Step 3: Finally, a prompt asks you for the password (and the optional keyfile, if one was used to encrypt the volume). You can also press the mount options button to configure some extra options (e.g. mounting the encrypted volume as read only). When done, click OK.
That’s it. Once the volume is decrypted and mounted, it appears as a separate partition in Windows Explorer (with the drive letter selected for mounting it). You can now access the content stored on it. Simple as pie.
Note: To encrypt the partition again after accessing it, simply unmount it through VeraCrypt by clicking the Dismount All button.
VeraCrypt: Settings and Other Options
Apart from its primary purpose of securing your data via encrypted volumes, VeraCrypt also has quite a bunch of options, that are spread across its menus, as well under the preferences. Some of them are small and simple, others a little more complex. Though discussing every single of these options is not possible, here’s a lowdown on what you can expect to find once you dig in VeraCrypt’s preferences.
- Ability to automatically mount and dismount the encrypted volumes on system startup (Obviously, this requires VeraCrypt enabled to run at startup).
- Auto-dismount on detecting certain system action (screensaver activation, power scheme change etc.).
- Automatic wiping of cached encryption passwords when partition is dismounted.

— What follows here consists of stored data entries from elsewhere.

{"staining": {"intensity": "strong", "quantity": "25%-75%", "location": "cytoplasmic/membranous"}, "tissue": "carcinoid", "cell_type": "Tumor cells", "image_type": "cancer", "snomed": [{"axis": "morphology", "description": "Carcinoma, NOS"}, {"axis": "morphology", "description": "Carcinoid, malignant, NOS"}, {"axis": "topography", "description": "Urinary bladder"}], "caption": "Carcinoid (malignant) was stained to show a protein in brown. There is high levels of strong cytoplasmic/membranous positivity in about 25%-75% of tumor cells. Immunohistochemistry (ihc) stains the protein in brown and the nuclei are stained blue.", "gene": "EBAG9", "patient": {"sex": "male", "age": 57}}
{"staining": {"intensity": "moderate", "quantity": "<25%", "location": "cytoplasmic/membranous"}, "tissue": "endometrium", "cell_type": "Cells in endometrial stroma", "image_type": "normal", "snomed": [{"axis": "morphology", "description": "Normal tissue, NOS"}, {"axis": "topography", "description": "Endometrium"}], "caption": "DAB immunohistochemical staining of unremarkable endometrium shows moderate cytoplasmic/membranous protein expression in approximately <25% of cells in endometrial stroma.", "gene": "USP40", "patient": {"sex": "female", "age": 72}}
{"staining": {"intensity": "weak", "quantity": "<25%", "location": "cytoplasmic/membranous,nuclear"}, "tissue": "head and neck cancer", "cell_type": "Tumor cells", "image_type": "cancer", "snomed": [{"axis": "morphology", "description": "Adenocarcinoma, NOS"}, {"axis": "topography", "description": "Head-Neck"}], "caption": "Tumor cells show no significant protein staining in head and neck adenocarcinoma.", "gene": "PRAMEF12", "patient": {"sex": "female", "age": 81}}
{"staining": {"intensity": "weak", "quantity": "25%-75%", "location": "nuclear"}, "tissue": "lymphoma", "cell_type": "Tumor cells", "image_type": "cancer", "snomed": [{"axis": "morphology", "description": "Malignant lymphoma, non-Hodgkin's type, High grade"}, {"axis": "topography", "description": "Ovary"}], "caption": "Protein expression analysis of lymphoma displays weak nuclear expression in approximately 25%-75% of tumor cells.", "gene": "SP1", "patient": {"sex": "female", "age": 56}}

Apart from this, there are also certain other options, that allow you to do a little more with VeraCrypt. Most of these are required only when encrypting the system partition. These options are scattered across the different menu bar items, and let you do things like encrypt or decrypt system partition permanently, change passwords for encrypted partitions, generate unique keyfiles and things like that.
VeraCrypt is an amazing free disk encryption software, that provides a bucket load of features for the low price of free. Building on the foundation of TrueCrypt, it takes the partition encryption mechanisms and enhances them further. Filled with an array of modes and options, I’m sure VeraCrypt is perfect for everyone looking to secure their confidential data. Do give this disk encryption freeware a try, you won’t be disappointed.